→ Task goal
If a line in the data contains "tecnologie", copy it out.
____
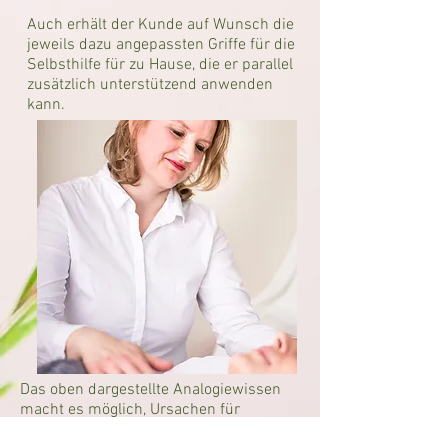
Auch erhält der Kunde auf Wunsch die
jeweils dazu angepassten Griffe für die
Selbsthilfe für zu Hause, die er parallel
zusätzlich unterstützend anwenden
kann.
Das oben dargestellte Analogiewissen
macht es möglich, Ursachen für
bestimmte Beschwerden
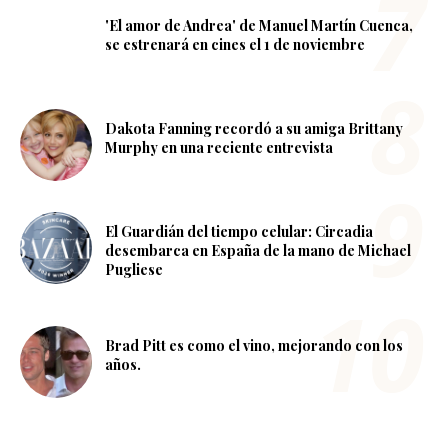
'El amor de Andrea' de Manuel Martín Cuenca,
se estrenará en cines el 1 de noviembre
Dakota Fanning recordó a su amiga Brittany
Murphy en una reciente entrevista
El Guardián del tiempo celular: Circadia
desembarca en España de la mano de Michael
Pugliese
Brad Pitt es como el vino, mejorando con los
años.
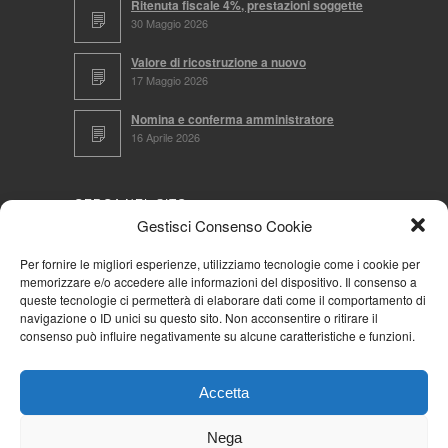
Ritenuta fiscale 4%, prestazioni soggette
30 Maggio 2026
Valore di ricostruzione a nuovo
17 Maggio 2026
Nomina e conferma amministratore
16 Aprile 2026
CERCA NEL SITO
Gestisci Consenso Cookie
Per fornire le migliori esperienze, utilizziamo tecnologie come i cookie per
memorizzare e/o accedere alle informazioni del dispositivo. Il consenso a
NAVIGA PER
queste tecnologie ci permetterà di elaborare dati come il comportamento di
navigazione o ID unici su questo sito. Non acconsentire o ritirare il
Mappa completa
consenso può influire negativamente su alcune caratteristiche e funzioni.
Mappa categorie
Cookie Policy (UE)
Accetta
Privacy Policy
Forum
Nega
Iscriviti alla Community AziendaCondominio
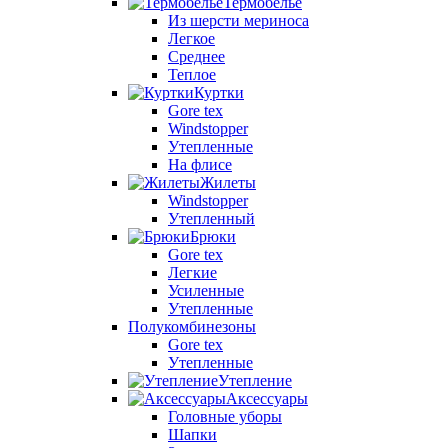
Термобелье
Из шерсти мериноса
Легкое
Среднее
Теплое
Куртки
Gore tex
Windstopper
Утепленные
На флисе
Жилеты
Windstopper
Утепленный
Брюки
Gore tex
Легкие
Усиленные
Утепленные
Полукомбинезоны
Gore tex
Утепленные
Утепление
Аксессуары
Головные уборы
Шапки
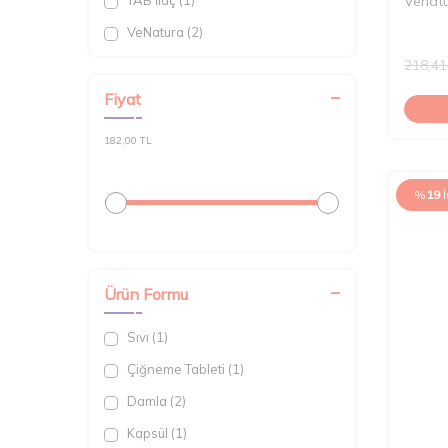
TAB İlaç (1)
Venatu
VeNatura (2)
218,41
Fiyat
182,00 TL
%
19
Ürün Formu
Sıvı (1)
Çiğneme Tableti (1)
Damla (2)
Kapsül (1)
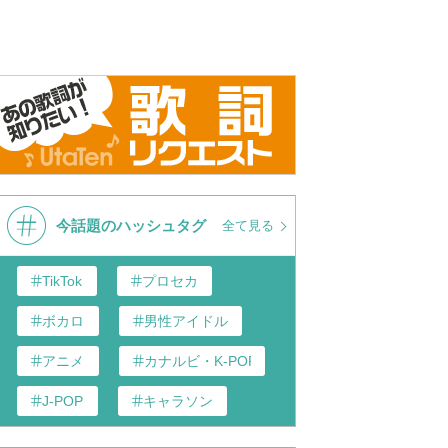
今話題のハッシュタグ
全て見る
TikTok
プロセカ
ボカロ
男性アイドル
アニメ
カナルビ・K-POP和訳
J-POP
キャラソン
あんスタ
歌い手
____
→ Answer space
Per fornire le migliori esperienze, utilizziamo tecnologie come i cookie per
queste tecnologie ci permetterà di elaborare dati come il comportamento di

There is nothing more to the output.